INPUT DATA.
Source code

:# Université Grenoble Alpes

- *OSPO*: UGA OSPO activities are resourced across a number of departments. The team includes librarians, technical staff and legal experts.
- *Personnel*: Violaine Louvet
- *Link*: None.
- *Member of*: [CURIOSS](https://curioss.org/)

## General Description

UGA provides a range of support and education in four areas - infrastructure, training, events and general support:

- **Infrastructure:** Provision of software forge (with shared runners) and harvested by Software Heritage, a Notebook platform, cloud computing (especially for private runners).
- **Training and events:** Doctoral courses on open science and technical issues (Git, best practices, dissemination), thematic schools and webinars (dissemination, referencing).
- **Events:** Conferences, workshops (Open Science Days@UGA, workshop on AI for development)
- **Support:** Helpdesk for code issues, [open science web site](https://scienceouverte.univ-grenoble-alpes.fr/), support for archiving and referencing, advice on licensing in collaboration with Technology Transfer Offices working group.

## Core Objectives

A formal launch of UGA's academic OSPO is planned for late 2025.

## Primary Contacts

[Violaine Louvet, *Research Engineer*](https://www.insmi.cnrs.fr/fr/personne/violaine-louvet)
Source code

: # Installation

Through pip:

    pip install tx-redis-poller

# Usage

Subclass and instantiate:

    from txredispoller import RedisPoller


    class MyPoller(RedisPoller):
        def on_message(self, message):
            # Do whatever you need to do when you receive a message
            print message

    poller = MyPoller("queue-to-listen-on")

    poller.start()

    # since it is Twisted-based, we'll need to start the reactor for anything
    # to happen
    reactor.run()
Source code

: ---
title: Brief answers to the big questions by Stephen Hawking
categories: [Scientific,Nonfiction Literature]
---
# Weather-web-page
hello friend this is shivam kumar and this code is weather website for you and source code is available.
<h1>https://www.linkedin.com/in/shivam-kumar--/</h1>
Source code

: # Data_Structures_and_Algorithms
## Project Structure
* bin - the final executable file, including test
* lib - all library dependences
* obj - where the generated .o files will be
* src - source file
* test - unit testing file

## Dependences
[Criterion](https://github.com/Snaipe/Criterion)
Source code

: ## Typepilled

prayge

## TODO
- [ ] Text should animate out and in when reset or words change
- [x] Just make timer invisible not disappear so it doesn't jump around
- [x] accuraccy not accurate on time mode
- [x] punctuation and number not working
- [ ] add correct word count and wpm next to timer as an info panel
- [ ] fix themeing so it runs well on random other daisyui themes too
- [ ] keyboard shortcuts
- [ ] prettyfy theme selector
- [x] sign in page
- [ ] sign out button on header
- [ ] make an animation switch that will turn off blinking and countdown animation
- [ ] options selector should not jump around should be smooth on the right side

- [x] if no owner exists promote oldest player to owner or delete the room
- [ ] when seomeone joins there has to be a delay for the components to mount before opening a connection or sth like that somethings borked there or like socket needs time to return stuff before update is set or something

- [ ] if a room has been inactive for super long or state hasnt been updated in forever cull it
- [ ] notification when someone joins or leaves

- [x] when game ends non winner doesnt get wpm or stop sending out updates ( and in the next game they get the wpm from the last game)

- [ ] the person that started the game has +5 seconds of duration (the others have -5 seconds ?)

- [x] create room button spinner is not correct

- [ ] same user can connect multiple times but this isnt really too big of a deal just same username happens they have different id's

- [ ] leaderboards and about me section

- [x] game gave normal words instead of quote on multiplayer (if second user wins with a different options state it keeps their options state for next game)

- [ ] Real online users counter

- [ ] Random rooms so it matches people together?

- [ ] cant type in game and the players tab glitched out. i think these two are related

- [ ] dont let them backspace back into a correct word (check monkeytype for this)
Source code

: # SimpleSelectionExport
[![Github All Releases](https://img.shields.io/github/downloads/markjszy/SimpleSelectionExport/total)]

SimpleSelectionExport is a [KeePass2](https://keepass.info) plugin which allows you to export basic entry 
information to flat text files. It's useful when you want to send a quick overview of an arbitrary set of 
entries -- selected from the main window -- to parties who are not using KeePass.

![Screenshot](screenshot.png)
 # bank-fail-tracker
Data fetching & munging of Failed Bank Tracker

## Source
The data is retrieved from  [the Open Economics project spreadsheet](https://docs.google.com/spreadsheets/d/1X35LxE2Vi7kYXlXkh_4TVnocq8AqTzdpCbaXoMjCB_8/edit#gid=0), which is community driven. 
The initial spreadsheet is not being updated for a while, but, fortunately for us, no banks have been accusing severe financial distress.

ACTIVITY. Reproduce exactly the entries above, limited to the lines from the one with "- [ ] options" through the one with "- [x] if no", both included.

EXERCISE RESULT.
- [ ] options selector should not jump around should be smooth on the right side

- [x] if no owner exists promote oldest player to owner or delete the room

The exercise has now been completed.